The sale of real estate owned for more than 24 months or two years is also VAT-exempt. Exemption from VAT is also granted on the sale or any other transfer of land (except for land transferred together with a new building that has been used for less than two years, and land for construction) where, under the contract conditions, the person to whom land is transferred, or a third party, acquires the right to land at their disposal as an owner.
However, a Lithuanian taxable person has the right to elect to render a sale of real property or letting of real estate as subject to VAT if the real property is sold or leased to another taxable person subject to VAT and such election is declared to the tax administrator. This option is valid for not less than 24 months for all transactions concluded by a taxable person and related to the sale and lease of immovable property.
CORPORATE INCOME TAX
Income and capital gains realized by corporate entities are taxed at a flat rate of 15%. Income-generating expenses are deductible when computing for the taxable income. A 15% withholding tax is levied on rental income from real property and sales of real property by foreign entities.

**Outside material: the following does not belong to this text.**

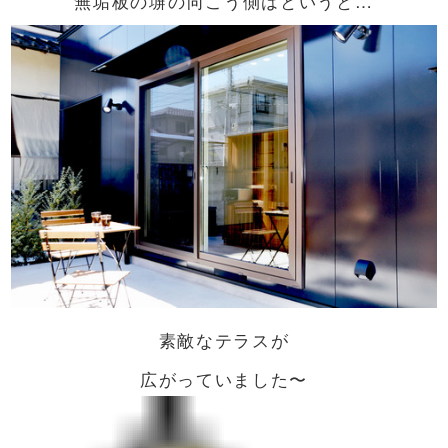
の向こう側はというと…
無垢板の塀
素敵なテラスが
広がっていました〜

A foreign company that owns real estate in Lithuania should not be considered to constitute a permanent establishment (PE), if it does not use the real estate in commercial activities. It should be noted, however, that where there is a double tax treaty in force between Lithuania and the foreign country, the provisions of that treaty should be considered.
Where a permanent establishment is deemed to exist, the foreign company is subject to broadly the same taxation regime as a Lithuanian resident entity.
Depreciation. The depreciation of buildings and other structures is calculated separately for each asset. Generally, buildings may be depreciated over periods from 6 years to 30 years. New buildings may be depreciated using either a straight-line or double-declining balance method. All other buildings may be depreciated using only straight-line method.
Nonresidents are subject to land tax with respect to land they own located in Lithuania. The annual land tax rate ranges from 0.01% to 4% of the taxable value, which is determined according to the rules established by the government. The applicable tax rate, assessment and payment terms are set forth by the municipalities, which are also entitled to grant land tax incentives.
Real Estate Tax
Real estate located in Lithuania is subject to real estate tax, and the applicable rate ranges from 0.3% to 3%. For individuals, real estate tax is levied at a flat rate of 1% and the tax base is the taxable value of the property exceeding LTL1 million (approximately €290,000). The taxable value is deemed to be the average market value determined by mass valuation according to the major purpose and location of the property, or the replacement value in respect of some groups of immovable property.
Taxpayers may request to apply a value obtained by their own valuation if such value differs by more than 20% from the average market value or the replacement value. The municipalities are entitled to reduce the tax or to grant exemptions.